Das klingt als läge dir das Medium und Konzept von Popmusik sehr am Herzen. Ich halte es für eine seiner Stärken, das Pop es in seiner Einfachheit so vielen Menschen erlaubt, eine Verbindung zu oft sehr komplexen Gefühlen herzustellen und sich auf eine Art mit ihnen zu identifizieren.
Pop ist eine Grammatik, die wir teilen. Genau die von dir beschriebenen Prozesse versuche ich durch meine Musik in Gang zu setzen. Ich sage gern, dass meine Musik Pop ist, aber nicht populistisch. Besagte geteilte Grammatik erlaubt es den Hörern, etwas vorauszuahnen. Wenn dieser Moment dann kommt, den Skrillex-Fans zum Beispiel gern den „Drop“ nennen, verschafft das eine gewisse Befriedigung. Ich versuche dabei, für eine Übersättigung zu sorgen, alles etwas zu emotional zu gestalten, um möglichst wenig Distanz zwischen der Musik und ihrem Hörer zuzulassen. So kann man einen Song zum Beispiel dazu zwingen, mehr zu bedeuten, als er erst einmal möchte. Pop möchte geteilt werden, aber sich nicht festlegen lassen. Pop möchte sich eignen um auf Hochzeiten gespielt zu werden, aber ich habe ihn gern etwas extremer.

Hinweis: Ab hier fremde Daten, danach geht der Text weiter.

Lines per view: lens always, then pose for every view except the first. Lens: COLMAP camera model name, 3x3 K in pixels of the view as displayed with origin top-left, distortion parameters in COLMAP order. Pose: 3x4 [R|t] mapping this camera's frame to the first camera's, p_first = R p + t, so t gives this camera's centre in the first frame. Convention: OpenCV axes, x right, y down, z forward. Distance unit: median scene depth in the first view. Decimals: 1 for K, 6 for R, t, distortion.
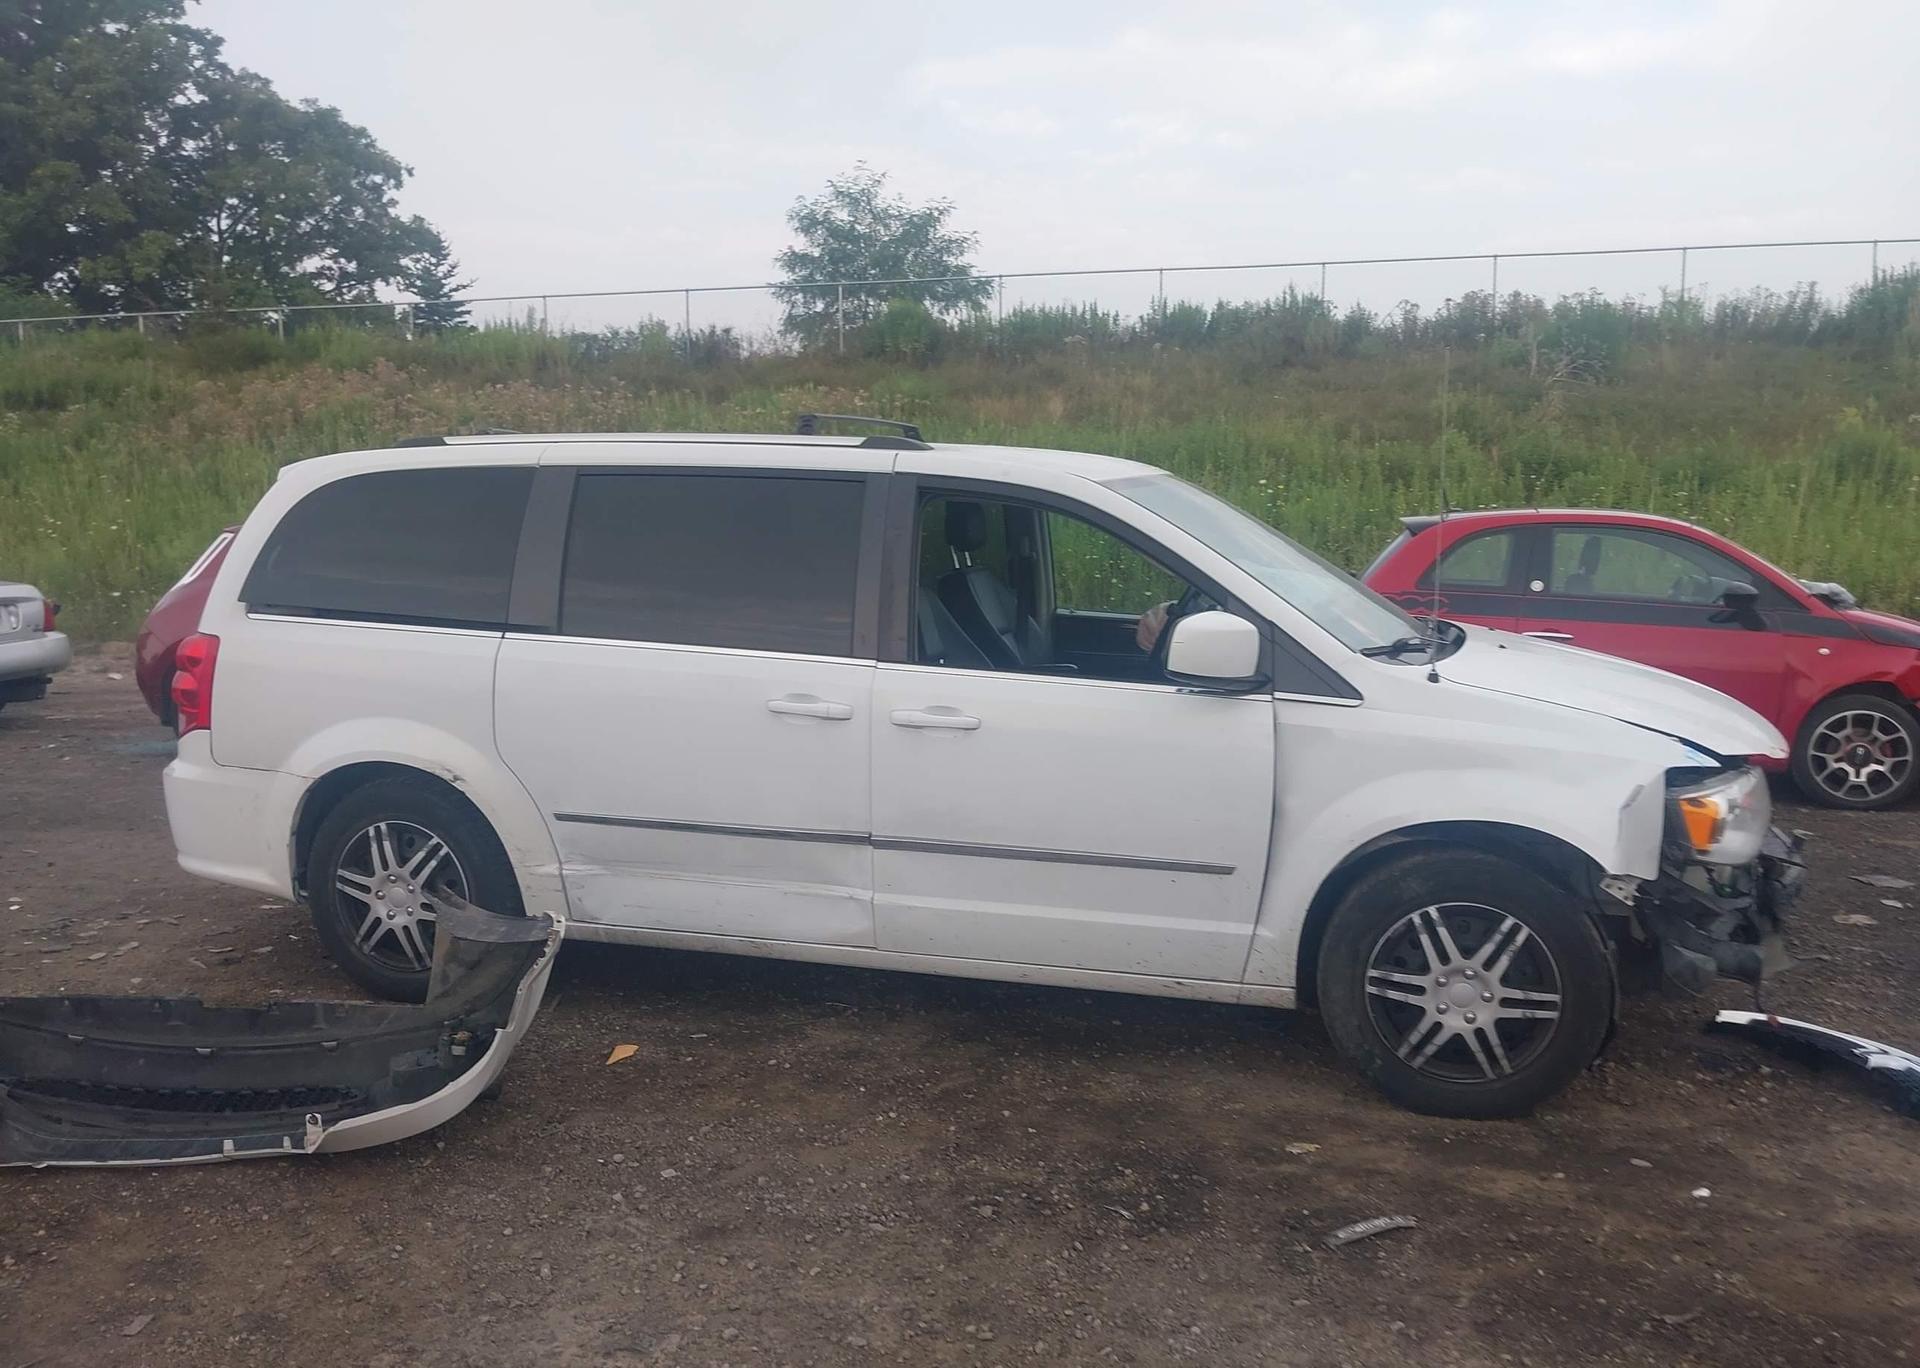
lens RADIAL K [[1530.3, 0, 960.0], [0, 1530.3, 684.0], [0, 0, 1]] dist [-0.007882, 0.002521]
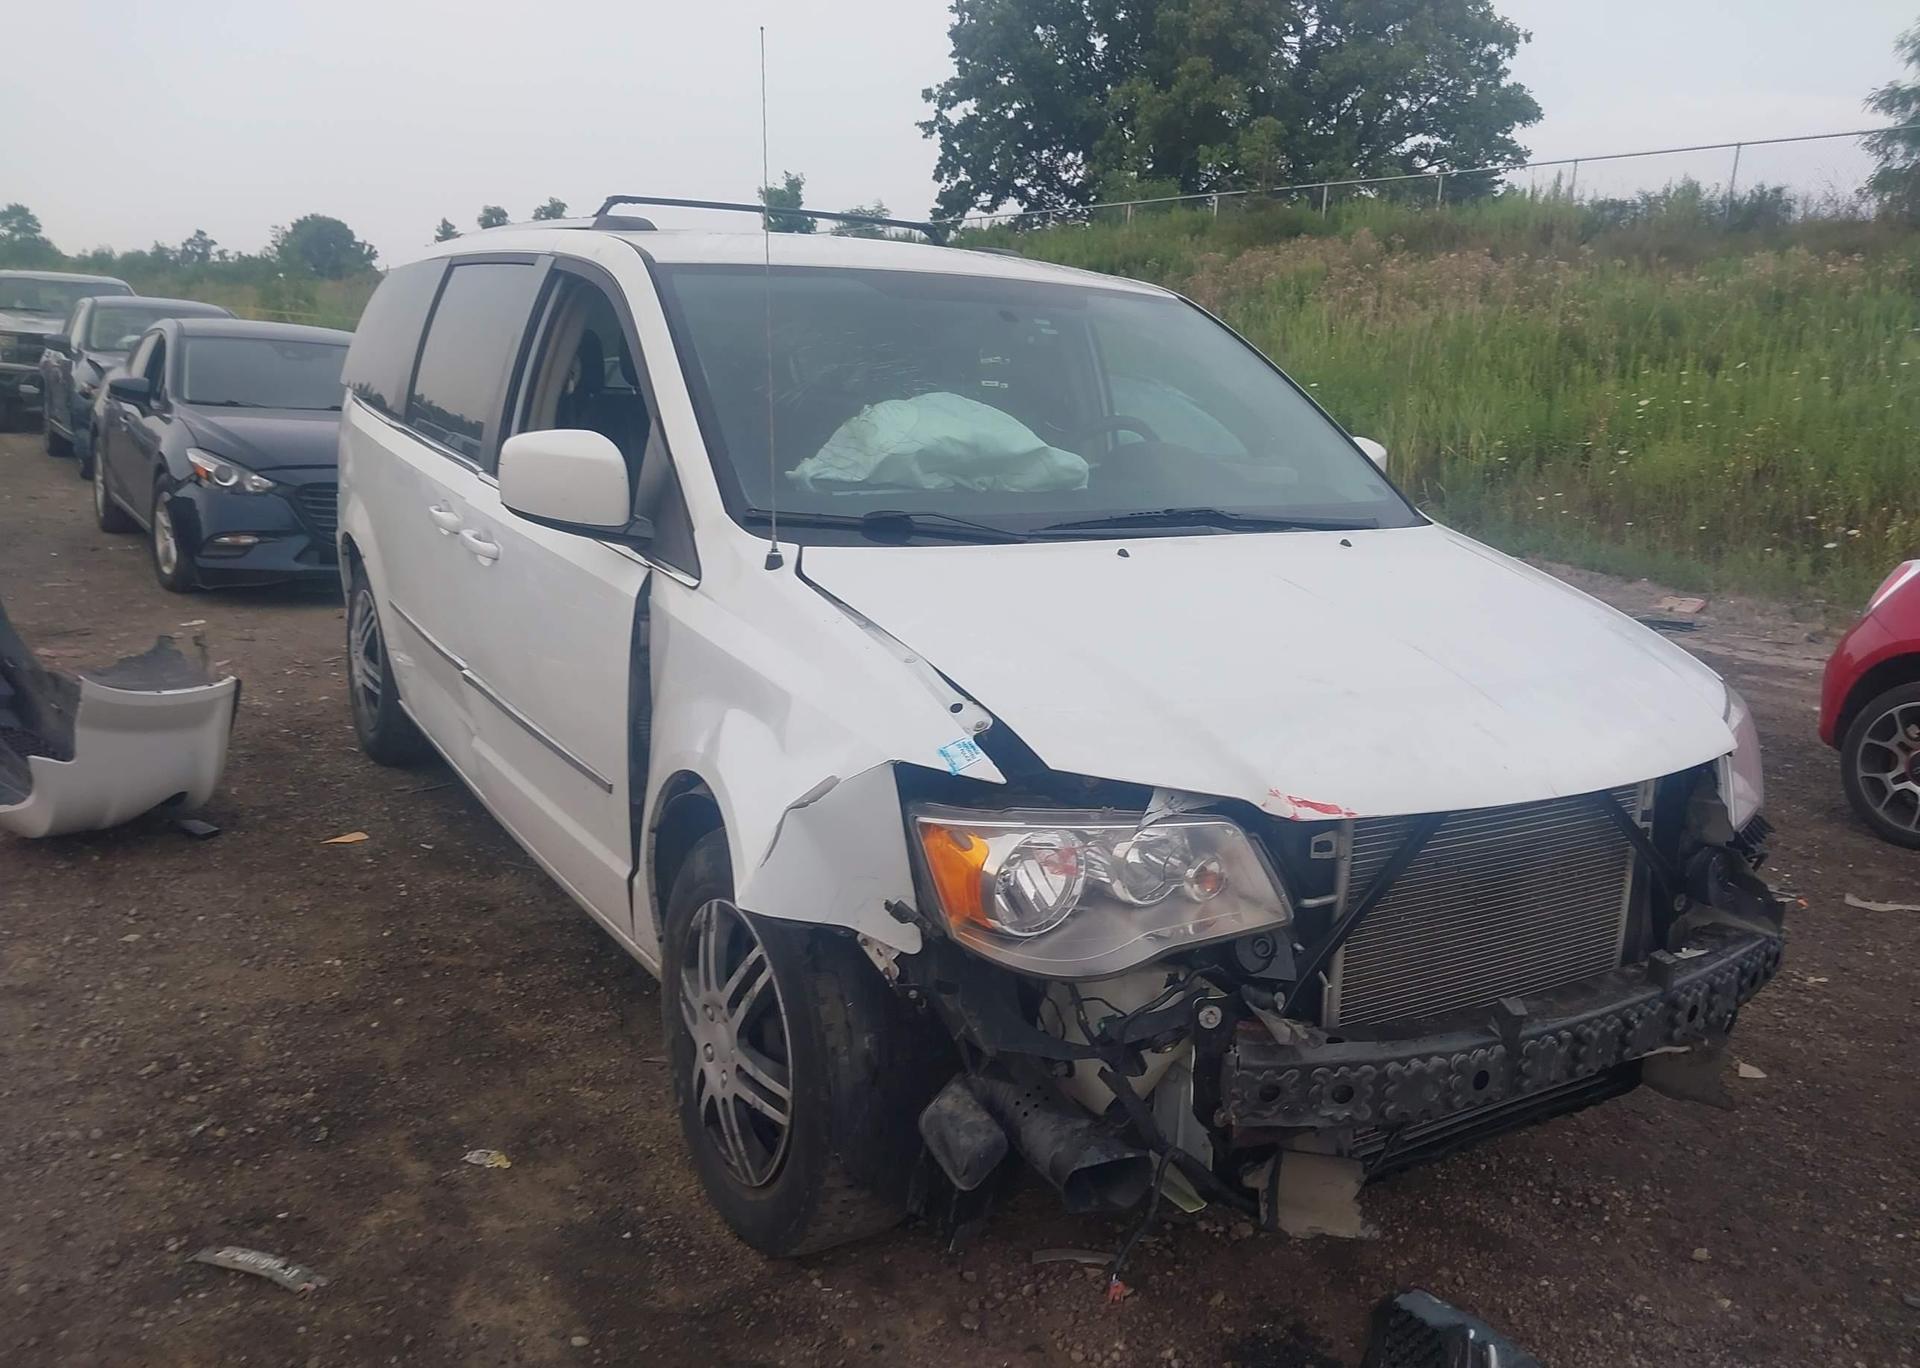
lens RADIAL K [[1511.5, 0, 955.4], [0, 1511.5, 662.1], [0, 0, 1]] dist [0.010398, 0.007599]
pose [[0.737881, 0.172979, -0.652387, 0.676189], [-0.134893, 0.984894, 0.108573, -0.034689], [0.661313, 0.007889, 0.750068, 0.489805]]
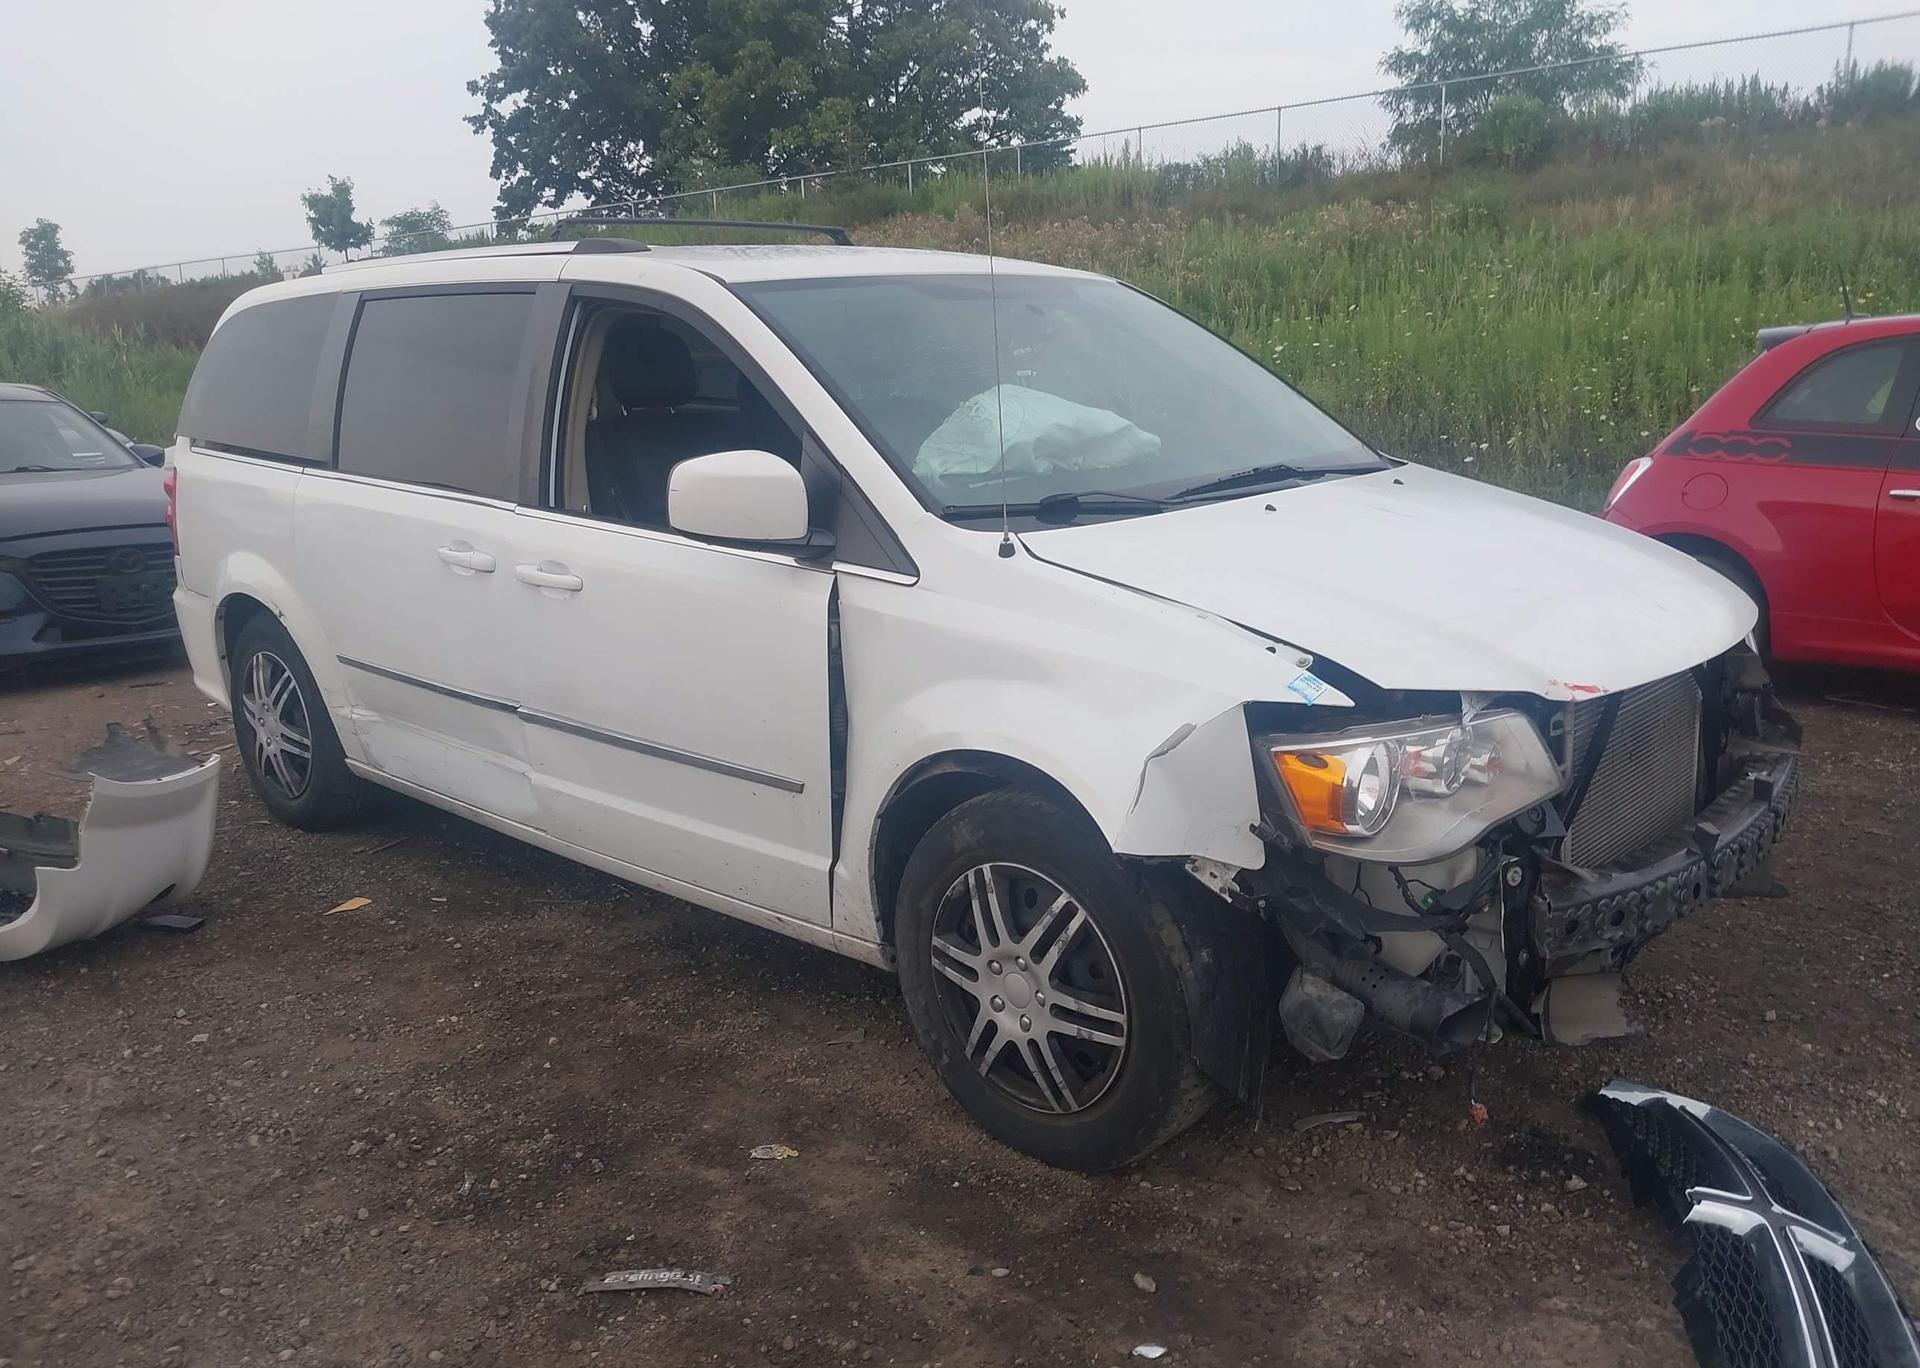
lens RADIAL K [[1516.7, 0, 943.1], [0, 1516.7, 677.0], [0, 0, 1]] dist [0.016457, -0.001869]
pose [[0.892891, 0.072169, -0.444452, 0.509787], [-0.027984, 0.994058, 0.105192, -0.014196], [0.449403, -0.081488, 0.889605, 0.306359]]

Darum ist meine Musik etwas mehr als Pop.
Besonders extrem finde ich, wie „What Is This Heart?“ endet. „This world is such a pretty thing“ als die letzten Textzeilen auf einem sonst ziemlich intensiven, stellenweise düsteren Album, erwischen einen etwas unvorbereitet.
Als ich diesen Song, „House Inside (Future Is Older Than The Past)“, schrieb, wusste ich, dass er der letzte des Albums sein würde. Es geht darum, wie einem die Zukunft als Kind als ein Ort beschrieben wird, an dem man machen kann was man möchte. Aber weißt du, wie die Zukunft wirklich aussieht? Deine Eltern bekommen Alzheimer. Deine Geschwister sterben. Du bist arbeitslos. Menschen, die dir nahe stehen, brechen zusammen. Die Zukunft kann aber auch voll guter Dinge sein. Im Refrain singe ich davon, dass alles Leben auf Erden vielleicht schrecklich ist, eine kosmische Anomalie und dass die Welt vielleicht ein besserer Ort war, bevor alles aus ihr hervorgekrochen ist, aus dem sich unsere Gegenwart entwickelt hat. Und dann sage ich: „But you came back for me, such a pretty thing, the world is such a pretty thing“. Denn wenn du mich fragst, ob ich glaube, dass Liebe möglich ist, auch unter den härtesten Bedingungen, muss ich ganz klar ja sagen. Macht das den ganzen furchtbaren Scheiß wett? Vielleicht hat Liebe diese Kraft. Sicher bin ich mir aber nicht.